Oui, mais pas n’importe comment !
Depuis que les organisations s’inquiètent, enfin, de la réussite de leurs projets de changement, l’exigence « d’embarquer » l’ensemble des collaborateurs dans une démarche de transformation est devenue une évidence. L’humain, longtemps négligé dans le passé par les commanditaires et porteurs de projets de changement (au nom de la loyauté, du contrat de travail ou du respect de la hiérarchie), est désormais sur le devant de la scène. Les personnels ne sont plus vus comme des cibles ou des destinataires du changement souhaité, mais des acteurs quasi co-responsables. Les collaborateurs deviennent « collabor’acteurs ».
Les défis de l’engagement des collaborateurs dans une transformation organisationnelle
Le défi le plus important pour transformer son entreprise ou sa collectivité est donc d’entraîner l’ensemble des collaborateurs dans le changement. Il est vrai que se transformer, dans la mesure où cela touche à l’ADN de l’organisation – i.e. ses valeurs, croyances, normes, pratiques…-, revient fondamentalement faire évoluer sa culture. Qu’il s’agisse d’une transformation digitale ou managériale, voire d’une réorganisation, si les mindsets et les modes de fonctionnement ne suivent pas au quotidien, le risque d’échec est grand. Sans compréhension, sans mobilisation, sans engagement, beaucoup de personnels peuvent rester à quai.
La prise de conscience du facteur humain, clé de la réussite
On a assez omis le facteur humain dans maints projets pour ne pas se réjouir de cette prise de conscience. Il est bon que les transformations soient accompagnées, sur toutes les phases de leur déploiement, d’une communication efficace, notamment pour le « donner sens » du changement (cap, objectifs, jalons).
Les actions concrètes pour susciter l’engagement
Cela s’avère souhaitable que les personnels participent à la démarche pour ne pas la subir et la rejeter. Il devient clé de les former et de les accompagner dans ce passage d’un état initial à un état cible désiré. D’autant que ce dernier est souvent flou et généralement non atteignable à 100%.
5 conditions clés pour un embarquement réussi des collaborateurs
Pourtant, au regard des pratiques actuellement observées, quelques remarques s’imposent au sujet du soi-disant « embarquement » des collaborateurs :
- L’illusion d’embarquer tout le monde dans le changement
D’abord, il est illusoire de vouloir et, surtout, de pouvoir embarquer tout le monde. Les divergences d’intérêts, les stratégiques personnelles, expliquent qu’il y aura toujours, face à un projet, même souhaitable et pertinent, des résistants et des opposants. Les apports de l’approche socio-dynamique indiquent qu’un projet échoue non pas du fait de ses opposants mais d’un manque de synergie.

*DONNÉES FOURNIES:*
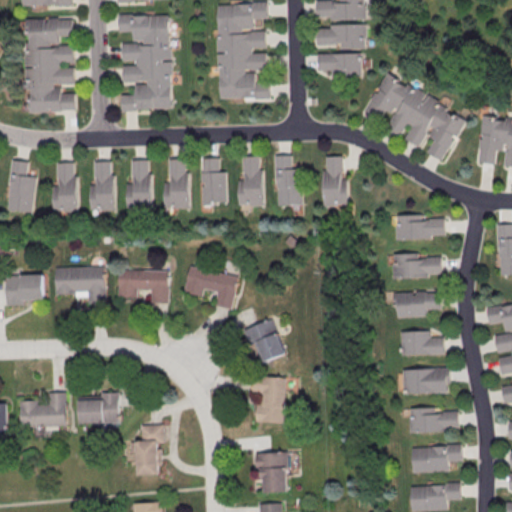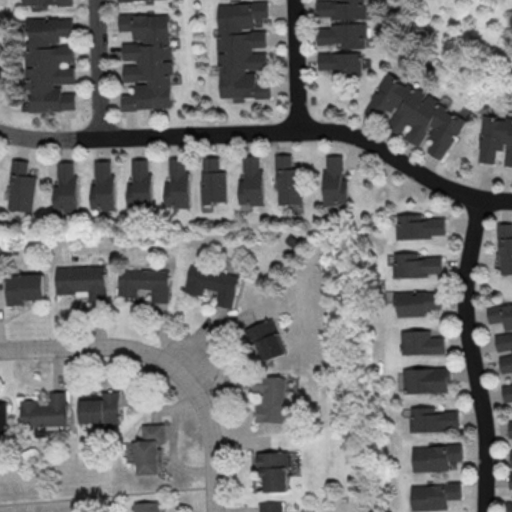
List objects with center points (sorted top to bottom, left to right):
building: (127, 0)
building: (48, 1)
building: (46, 2)
building: (341, 9)
building: (342, 35)
building: (241, 49)
building: (242, 49)
building: (147, 60)
building: (148, 60)
building: (49, 63)
building: (49, 63)
building: (341, 63)
road: (297, 67)
road: (99, 69)
building: (414, 114)
building: (417, 115)
road: (263, 134)
building: (495, 137)
building: (496, 138)
building: (252, 179)
building: (289, 180)
building: (335, 180)
building: (214, 181)
building: (251, 181)
building: (335, 181)
building: (178, 182)
building: (140, 183)
building: (178, 183)
building: (103, 184)
building: (140, 184)
building: (22, 186)
building: (66, 186)
building: (103, 186)
building: (66, 188)
building: (421, 225)
building: (504, 246)
building: (505, 247)
building: (418, 264)
building: (81, 280)
building: (82, 281)
building: (143, 281)
building: (212, 283)
building: (24, 287)
building: (26, 288)
building: (418, 302)
building: (503, 339)
building: (265, 340)
building: (423, 342)
building: (502, 342)
road: (469, 354)
road: (163, 362)
building: (427, 379)
building: (270, 398)
building: (99, 407)
building: (46, 411)
building: (4, 416)
building: (434, 418)
building: (147, 448)
building: (432, 455)
building: (435, 456)
building: (273, 469)
building: (509, 473)
building: (431, 494)
road: (106, 495)
building: (433, 495)
building: (146, 506)
building: (270, 506)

*CONSIGNE ÉCRITE 1:*
D'après les apports de l'approche socio-dynamique mentionnés dans le passage présenté, pour quelle raison un projet échoue-t-il ?
*CONSIGNE ÉCRITE 2:*
Reproduisez sous forme de liste JSON de chaînes, à raison d'une chaîne par ligne et sans les lignes vides, les lignes des enregistrements qui vont du début des enregistrements jusqu'à la ligne contenant "road: (297, 67)", celle-ci comprise. Omettez les images dans la réponse.

*RÉPONSE COMPLÈTE 1:*
Un projet échoue à cause d'un manque de synergie, et non du fait de ses opposants.

*RÉPONSE COMPLÈTE 2:*
[
  "List objects with center points (sorted top to bottom, left to right):",
  "building: (127, 0)",
  "building: (48, 1)",
  "building: (46, 2)",
  "building: (341, 9)",
  "building: (342, 35)",
  "building: (241, 49)",
  "building: (242, 49)",
  "building: (147, 60)",
  "building: (148, 60)",
  "building: (49, 63)",
  "building: (49, 63)",
  "building: (341, 63)",
  "road: (297, 67)"
]